Sea levels erratic during latest ice age
Cave research finds new evidence of surprising rise 81,000 years ago
By Sid Perkins
Web edition : Thursday, February 11th, 2010
Pic at the citation
HIGH-RISE EVIDENCEThe mineral crusts on high-and-dry formations in
coastal caves of Majorca indicate that during the latest ice age, sea
level briefly and inexplicably rose more than one meter higher than
today’s level.© B.P.
Cave formations along the coast of an island in the Mediterranean Sea
hold evidence that sea level can rise and fall abruptly during an ice
age, a finding that casts some doubt on current notions about how
those lengthy cold spells develop and progress.

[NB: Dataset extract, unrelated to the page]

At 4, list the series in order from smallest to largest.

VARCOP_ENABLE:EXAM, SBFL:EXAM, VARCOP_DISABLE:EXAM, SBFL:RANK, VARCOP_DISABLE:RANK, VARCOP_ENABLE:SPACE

At the height of an ice age, immense volumes of water are locked up in
land-based ice sheets, and ocean levels can be as much as 130 meters
below where they are today. By contrast, when that ice melts during
warm periods, sea level can be a few meters higher than the modern-day
standard, says Jeffrey Dorale, a paleoclimatologist at the University
of Iowa in Iowa City. Now, Dorale and his colleagues report in the
Feb. 12 Science that during a brief interval well within the most
recent ice age, sea level suddenly and inexplicably rose to a height
more than one meter above today’s.
Evidence supporting that conclusion comes from cave formations on the
Spanish island of Majorca, the researchers say. As sea levels rose and
fell, waters sloshing into coastal caves left crusts of minerals on
their walls and floors as well as on existing cave formations, Dorale
says.
Radioisotope dating of mineral crusts in one cave along Majorca’s
southern coast indicates that sea level sat about 2.6 meters higher
than today between 121,000 and 116,000 years ago, during the last warm
spell between ice ages. That level is consistent with sea level data
gathered at other sites worldwide, Dorale notes.
But three samples from other crusts in the same cave — samples
deposited about 1.5 meters above modern-day sea level — yielded
surprising results. Those crusts formed around 81,000 years ago, well
after the most recent ice age — which lasted from roughly 110,000
until 10,000 years ago — had begun, Dorale says. Similar analyses of
samples from nearby caves show that between 80,000 and 82,000 years
ago, sea level ranged between 1.25 and 1.6 meters above today’s
standard.
“The [team’s] results are strong but not absolutely watertight,”
comments R. Lawrence Edwards, a paleoclimatologist at the University
of Minnesota in Minneapolis. One possible confounding factor, for
instance, could be the rebound of Earth’s crust in the region since
the end of the most recent ice age. After the ice mass smothering
Northern Europe melted and ran to the sea, pressure from viscous
material at the top of Earth’s mantle would have lifted the area,
thereby influencing apparent sea level.
But Dorale and his colleagues contend that tectonic uplift hasn’t
affected their data. He cites similar analyses of now-submerged
mineral crusts in Majorcan caves indicating sea level was about 20
meters below today’s level about 85,000 years ago and about 15 meters
below the modern standard about 79,000 years ago — readings that match
most data gleaned elsewhere at those times.
Studies at a handful of sites worldwide have noted that sea level
reached an exceedingly brief and similarly enigmatic high point around
81,000 years ago, says Dorale. Those results have been controversial
and, for the most part, have been “politely ignored because they don’t
fit the presumed pattern” of how ice ages develop and progress, he
says.
Scientists have long noted erratic dips and jumps in sea level during
Earth’s ice ages, but debate has typically focused on the magnitude of
those swings, says Dorale. The new findings are somewhat disturbing
because they suggest that at some points during an ice age, sea level
can rise as much as 2 meters over the course of a century. “It’s tough
to explain how to melt that much ice that fast,” he admits.